“What you got back home, little sister, to play your fuzzy warbles on? I bet you got little save pitiful, portable picnic players. Come with uncle and hear all proper! Hear angel trumpets and devil trombones. You are invited..”
― A Clockwork Orange
There was an apocalyptic time, long long ago, when I lived for a while in a tent with a couple of other guys. All we had for music was a little plastic battery-powered record player and two albums – Santana Abraxas and Traffic Low Spark of High Heeled Boys. We would listen to them over and over – and buy a lot of batteries.
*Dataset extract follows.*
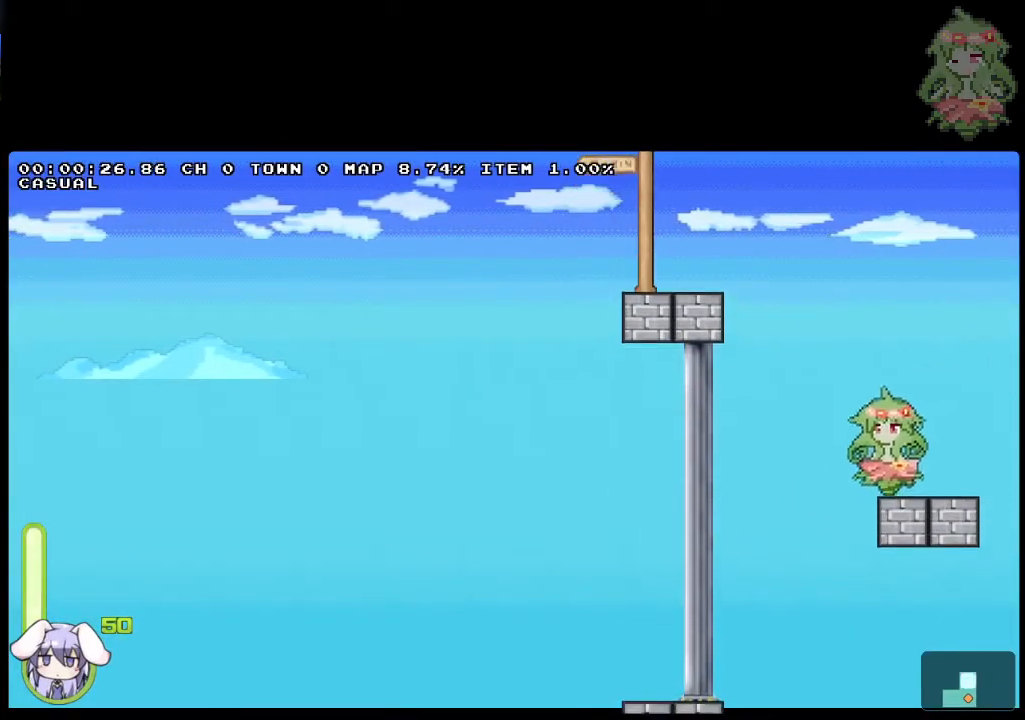
{"buttons": [], "events": [[217, "CROSS", "up"], [267, "CROSS", "down"], [433, "CROSS", "up"]]}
When I was in college I didn’t have a stereo. I was jealous of friends that did and would spend as much time as I could wrangle at their places listening to music. I was a pest. Listening to good quality music was an expensive luxury.
On my own, as a working stiff – there was a long series of music related technological advances that came and went (and some times came and went again) – 8-Track, Cassettes, LP Vinyl, Reel-to-Reel, Dolby, subwoofers, CD, 5 – channel… on and on. The Walkman was particularly amazing to me – personal, portable, decent quality affordable music – a revelation. This was truly the best of all possible worlds.
And now, in the midst of my old geezerhood, I have finally caught up and have a paid membership to Spotify. And it is amazing. Desktop, laptop, phone, tablet – the entire history of music spread out before me like a groaning buffet table of sound.
Sure, it’s more than a little unnerving to have a giant computer somewhere checking on what I’m listening to and devising playlists that it thinks I might like… unnerving but also useful.
And now I have hooked my Spotify account up with a bluetooth soundbar and a couple of Amazon Echo Dots…. I can lie in my bed and call out, “Alexa, please play album Santana Abraxas,” or “Alexa, please play album Low Spark of High Heeled Boys.” I don’t know why I always say “please.”
I stumbled across this odd song and now it’s stuck in my head.
It’s called Prisencolinensinainciusol.
A big hit in Italy – the lyrics are gibberish, but designed to sound like English to non-English speaking listeners. It’s strange, but weirdly addictive. Believe it or not but Alexa will find it on Spotify.